- [EXTRACT]:
§ §

# Desert Storm



## Mathmodding (Mar 23, 2014)

To view this case mod, go here.



 

 

 

 

 

 

 

 

 

 

 

 

 

 

 

 

 

 

 

 

 

 

 

 

 

 

 

 

*Specs:*
case: Xigmatek Elysium 
Motherboard: asus sabertooth Z77
Cpu: Intel I7 3770K
ram: 16GO PC3-14900 Kingston HyperX
SSD: 2 Kingston HyperX 3K 120 go en RAID0
Grafics card: SLI Asus GTX670 DCUII watercollé
Power supply: seasonic X-1050w 
Fans: 100% Noctua NF-F12 PWM
Waterblock CPU: EK LTX supremacy acetal/nikel
Waterblock VGA: X2 EK-FC670 GTX DCII
Radiateurs: 1 EK XT coolstream 240 + 1 XSPC 360 in Pull/Push

*Mods:*
Complete the airbrush paint, external modification PVC laser cutting, new SSD PVC backing

My Shielding War mod: http://www.techpowerup.com/gallery/3725.html


----------



## stazorm (Mar 24, 2014)

§ §

- [WORK INSTRUCTION 1]: Convert the records into a numbered list, starting at the first line of the records and ending at the line containing "left elbow: (185, 408, 22)", with both ends included. Leave out blank lines and the pictures.
The forum post and the records were taken from unrelated sources.

- [STORED DATA]:

§ §

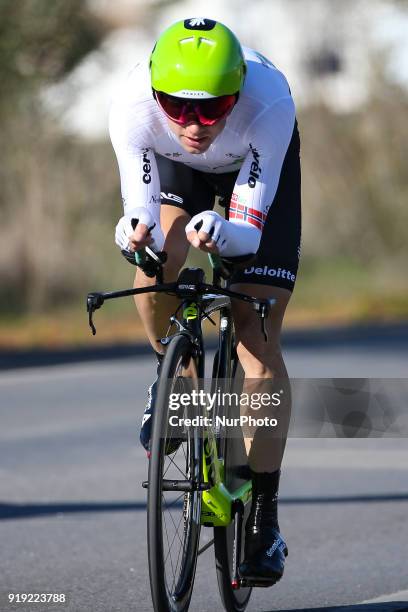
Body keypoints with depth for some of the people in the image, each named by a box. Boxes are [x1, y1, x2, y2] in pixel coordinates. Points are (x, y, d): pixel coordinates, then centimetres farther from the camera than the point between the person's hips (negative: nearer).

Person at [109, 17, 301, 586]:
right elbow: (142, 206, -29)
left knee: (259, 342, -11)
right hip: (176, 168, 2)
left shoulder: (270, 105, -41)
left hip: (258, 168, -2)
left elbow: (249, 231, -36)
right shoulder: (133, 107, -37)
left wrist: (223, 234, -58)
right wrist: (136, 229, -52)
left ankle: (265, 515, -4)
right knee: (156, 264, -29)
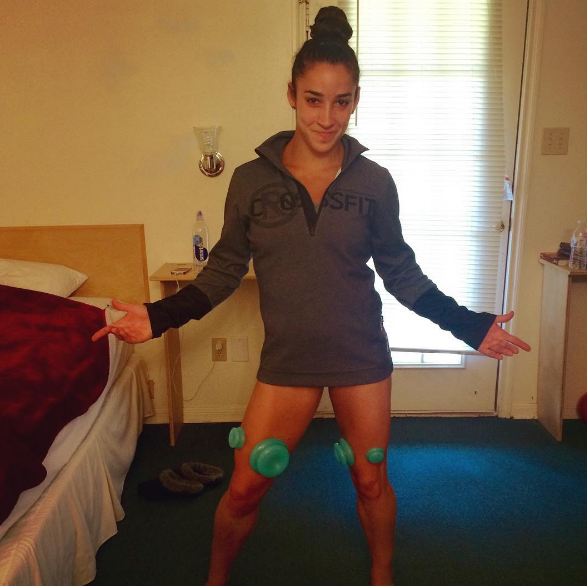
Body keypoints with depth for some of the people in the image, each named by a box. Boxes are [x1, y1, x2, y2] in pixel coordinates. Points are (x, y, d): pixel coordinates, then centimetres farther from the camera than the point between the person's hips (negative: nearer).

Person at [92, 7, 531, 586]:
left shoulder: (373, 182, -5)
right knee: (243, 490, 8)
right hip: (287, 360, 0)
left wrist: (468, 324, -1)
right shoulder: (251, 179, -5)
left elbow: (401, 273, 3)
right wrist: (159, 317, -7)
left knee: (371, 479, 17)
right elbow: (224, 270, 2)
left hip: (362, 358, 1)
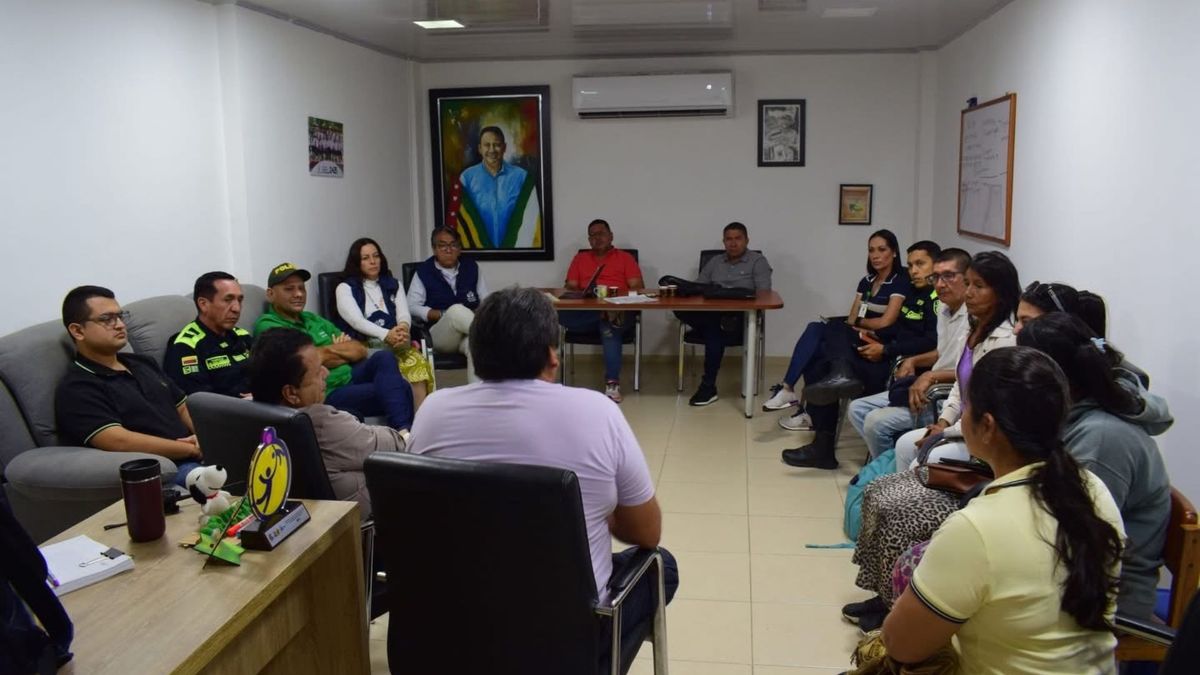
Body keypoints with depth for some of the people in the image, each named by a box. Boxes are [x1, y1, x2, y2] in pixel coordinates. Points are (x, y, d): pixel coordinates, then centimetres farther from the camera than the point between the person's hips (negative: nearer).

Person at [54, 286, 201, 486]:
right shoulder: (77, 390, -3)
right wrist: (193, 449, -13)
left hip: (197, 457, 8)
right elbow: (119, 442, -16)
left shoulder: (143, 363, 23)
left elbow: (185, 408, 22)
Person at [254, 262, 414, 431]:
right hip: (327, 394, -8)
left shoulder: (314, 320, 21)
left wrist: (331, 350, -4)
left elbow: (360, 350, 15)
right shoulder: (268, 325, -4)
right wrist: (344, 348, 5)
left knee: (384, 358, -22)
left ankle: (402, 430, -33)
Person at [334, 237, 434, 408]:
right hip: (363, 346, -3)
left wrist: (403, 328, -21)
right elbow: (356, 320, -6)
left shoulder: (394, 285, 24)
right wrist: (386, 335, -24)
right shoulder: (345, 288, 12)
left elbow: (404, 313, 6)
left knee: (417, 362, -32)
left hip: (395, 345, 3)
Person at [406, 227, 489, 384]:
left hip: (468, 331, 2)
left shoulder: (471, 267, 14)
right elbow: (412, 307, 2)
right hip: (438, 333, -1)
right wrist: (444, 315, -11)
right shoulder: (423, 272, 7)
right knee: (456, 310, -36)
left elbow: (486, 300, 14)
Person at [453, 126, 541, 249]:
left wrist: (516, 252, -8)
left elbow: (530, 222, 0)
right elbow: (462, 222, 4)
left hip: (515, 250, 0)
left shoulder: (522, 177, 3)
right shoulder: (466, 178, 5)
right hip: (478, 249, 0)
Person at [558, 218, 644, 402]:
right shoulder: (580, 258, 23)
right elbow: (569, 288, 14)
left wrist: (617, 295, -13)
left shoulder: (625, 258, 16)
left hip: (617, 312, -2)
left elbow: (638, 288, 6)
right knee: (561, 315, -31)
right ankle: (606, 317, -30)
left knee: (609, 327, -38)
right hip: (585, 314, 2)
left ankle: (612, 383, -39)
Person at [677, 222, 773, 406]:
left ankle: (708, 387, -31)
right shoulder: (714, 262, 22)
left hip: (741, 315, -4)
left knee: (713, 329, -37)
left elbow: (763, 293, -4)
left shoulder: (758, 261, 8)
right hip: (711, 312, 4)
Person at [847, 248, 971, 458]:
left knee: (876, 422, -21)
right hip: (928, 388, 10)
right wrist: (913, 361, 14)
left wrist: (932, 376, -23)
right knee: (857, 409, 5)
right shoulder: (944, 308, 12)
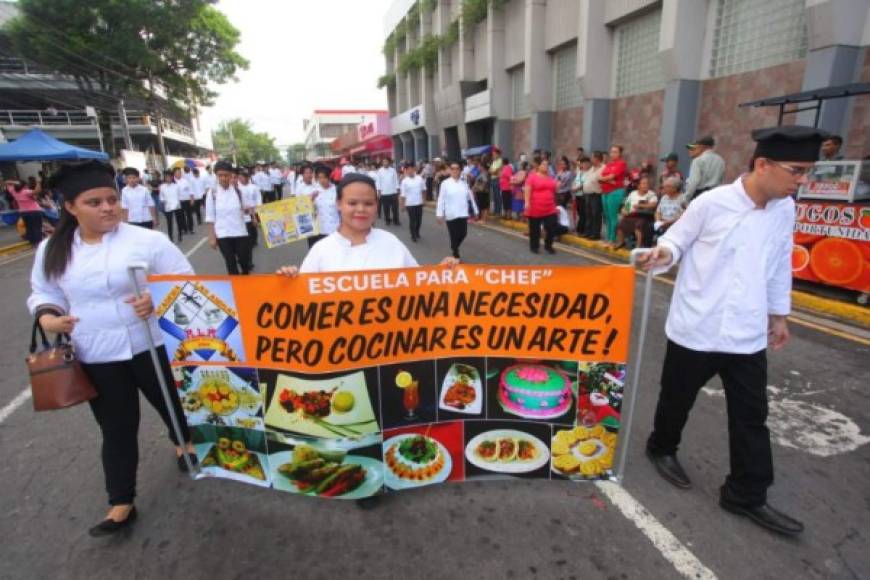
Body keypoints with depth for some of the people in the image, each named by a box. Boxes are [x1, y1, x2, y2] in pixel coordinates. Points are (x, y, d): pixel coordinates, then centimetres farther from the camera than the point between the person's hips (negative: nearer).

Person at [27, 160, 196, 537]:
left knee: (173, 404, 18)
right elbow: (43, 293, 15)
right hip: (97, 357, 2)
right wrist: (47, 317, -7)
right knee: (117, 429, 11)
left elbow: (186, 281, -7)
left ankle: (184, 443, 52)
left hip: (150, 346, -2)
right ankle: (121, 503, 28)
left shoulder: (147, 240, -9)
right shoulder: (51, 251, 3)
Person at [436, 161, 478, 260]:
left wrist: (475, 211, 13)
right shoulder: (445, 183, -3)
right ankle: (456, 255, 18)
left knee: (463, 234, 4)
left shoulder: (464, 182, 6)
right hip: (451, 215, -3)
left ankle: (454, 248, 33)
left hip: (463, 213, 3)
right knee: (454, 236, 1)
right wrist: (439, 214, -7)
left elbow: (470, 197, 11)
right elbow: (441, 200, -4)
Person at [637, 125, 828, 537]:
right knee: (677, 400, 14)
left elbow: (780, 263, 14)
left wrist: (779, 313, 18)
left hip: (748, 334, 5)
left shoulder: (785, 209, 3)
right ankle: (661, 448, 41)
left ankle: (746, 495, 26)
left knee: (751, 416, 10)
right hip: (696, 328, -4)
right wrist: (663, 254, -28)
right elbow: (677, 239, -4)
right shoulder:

§ §

- [WORK INSTRUCTION 2]: Which power supply does the case mod post list in its specs?

- [EXERCISE RESULT 1]:
1. Body keypoints with depth for some of the people in the image, each named by a box. Boxes are [x1, y1, x2, y2] in pixel coordinates. Points are (x, y, d): pixel coordinates, then centimetres farther from the camera than the point between the person's hips (negative: nearer).
2. Person at [109, 17, 301, 586]:
3. right elbow: (142, 206, -29)
4. left knee: (259, 342, -11)
5. right hip: (176, 168, 2)
6. left shoulder: (270, 105, -41)
7. left hip: (258, 168, -2)
8. left elbow: (249, 231, -36)
9. right shoulder: (133, 107, -37)
10. left wrist: (223, 234, -58)
11. right wrist: (136, 229, -52)
12. left ankle: (265, 515, -4)
13. right knee: (156, 264, -29)
14. Body keypoints with depth for some of the people in the image, each named by a box. Boxes are [x1, y1, x2, y2] in pixel coordinates. Points are (x, y, d): pixel coordinates, then centimetres farther from the camera than the point between the person's hips (negative: nearer).
15. Person at [92, 7, 531, 586]:
16. left shoulder: (373, 182, -5)
17. right knee: (243, 490, 8)
18. right hip: (287, 360, 0)
19. left wrist: (468, 324, -1)
20. right shoulder: (251, 179, -5)
21. left elbow: (401, 273, 3)
22. right wrist: (159, 317, -7)
23. left knee: (371, 479, 17)
24. right elbow: (224, 270, 2)
25. left hip: (362, 358, 1)
26. Body keypoints with depth for some of the people in the image, each named by a box. Boxes are [x1, y1, x2, y2] in pixel coordinates. Points are (x, y, d): pixel coordinates, then centimetres farther from the camera than the point between the person's hips (negative: nearer).
27. Person at [54, 286, 201, 486]:
28. right shoulder: (77, 390, -3)
29. right wrist: (193, 449, -13)
30. left hip: (197, 457, 8)
31. right elbow: (119, 442, -16)
32. left shoulder: (143, 363, 23)
33. left elbow: (185, 408, 22)

- [EXERCISE RESULT 2]: A seasonic X-1050w.